All of the business classes in the application were Transient scoped. This helper class was essentially a business class, but had been marked as Singleton for some reason. The simplest solution was to make it match the scoping of the other business classes and mark it as Transient too. This reduced the number of Login failures during the medium load test to 0 (yay!) which was good enough for the business.

The Better Solution

Of course, the code is still terrible underneath, and more subtle failures could still be lurking (can we be sure that every single time the ExecutionEngine is used that its only being used on the thread that it was created? not without adding thread affinity into the class itself), but you don’t always get time to fix underlying issues. As per my previous post, Champion you Code, normally I would fight pretty hard to fix the root cause of the problem (that goddamn ExecutionEngine). This time though…well the code had already been sold to someone who was going to develop it themselves and I wasn’t going to be working for that organisation for much longer, so I took the pragmatic approach and left it as it was. Granted, its essentially a tripwire for some future developer, which makes me sad, but you can’t always fix all the problems.

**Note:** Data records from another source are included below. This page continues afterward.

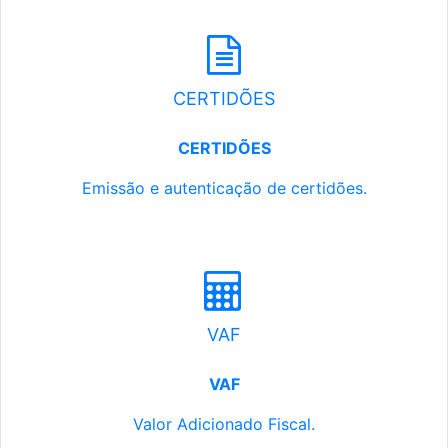
CERTIDÕES
CERTIDÕES
Emissão e autenticação de certidões.
VAF
VAF
Valor Adicionado Fiscal.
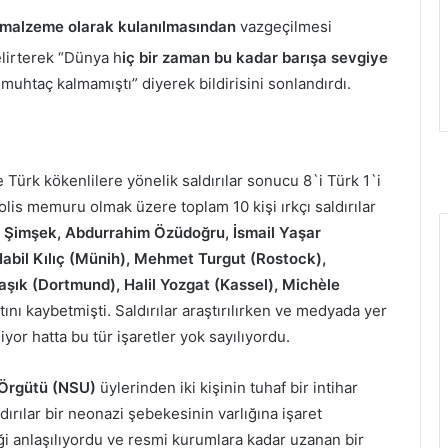
i malzeme olarak kulanılmasından
vazgeçilmesi
elirterek “Dünya h
iç bir zaman bu kadar barışa sevgiye
 muhtaç kalmamıştı” diyerek bildirisini sonlandırdı.
 Türk kökenlilere yönelik saldırılar sonucu 8`i Türk 1`i
lis memuru olmak üzere toplam 10 kişi ırkçı saldırılar
 Şimşek, Abdurrahim Özüdoğru, İsmail Yaşar
bil Kılıç (Münih), Mehmet Turgut (Rostock),
ık (Dortmund), Halil Yozgat (Kassel), Michèle
ını kaybetmişti. Saldırılar araştırılırken ve medyada yer
yor hatta bu tür işaretler yok sayılıyordu.
 Örgütü (NSU)
üylerinden iki kişinin tuhaf bir intihar
dırılar bir neonazi şebekesinin varlığına işaret
i anlaşılıyordu ve resmi kurumlara kadar uzanan bir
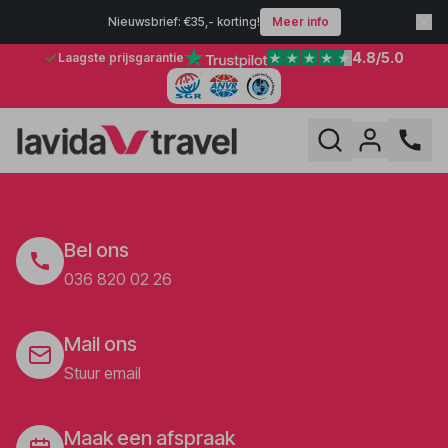
Nieuwsbrief: €35,- korting!
Meer info
4.8
/5.0
Laagste prijsgarantie
Bel ons
036 820 02 26
Mail ons
Stuur email
Maak een afspraak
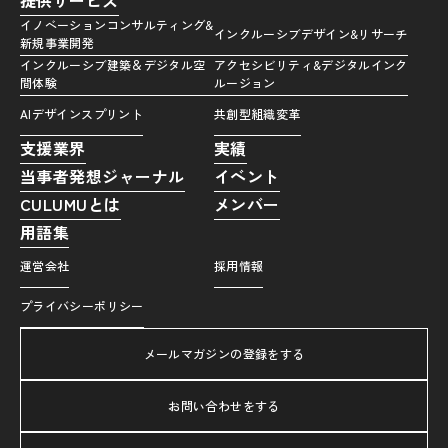
イノベーションコンサルティング&
インクルーシブデザイン&リサーチ
新規事業開発
インクルーシブ建築＆デジタル空
アクセシビリティ&デジタルインク
間体験
ルージョン
AIデザインスプリント
共創型組織変革
支援業界
実績
当事者発想ジャーナル
イベント
CULUMUとは
メンバー
用語集
運営会社
採用情報
プライバシーポリシー
メールマガジンの登録をする
お問い合わせをする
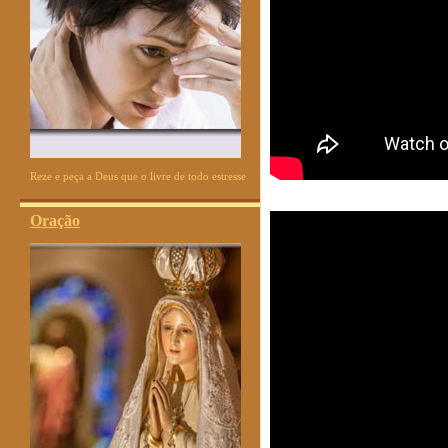
Reze e peça a Deus que o livre de todo estresse
Oração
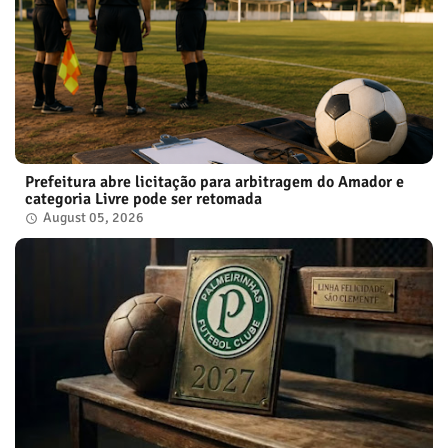
Prefeitura abre licitação para arbitragem do Amador e
categoria Livre pode ser retomada
August 05, 2026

If given the opportunity I would probably change the way the ExecutionEngine is used at least, so that it isn’t as vulnerable to concurrency issues. The easiest way to do this would be to make the Execute method take a Command and return a DataSet, removing all of the state (except the connection string) from the class. That way it doesn’t matter how many threads attempt to Execute at the same time, they will all be isolated from each other. Not a small change, considering how many usages of the class in its current form existed, and the risk that that much change would introduce.

Summary

Singletons are dangerous. Well, I should say, Singletons that involve state in some way (either themselves, or with dependencies that involve state) are dangerous. If you go to mark something as being in Singleton scope, step away from the keyboard, go for a walk and think about it some more. There’s probably another way to do it. When using dependency injection its not always immediately obvious the impacts of making something a Singleton, so you have to be extremelycareful.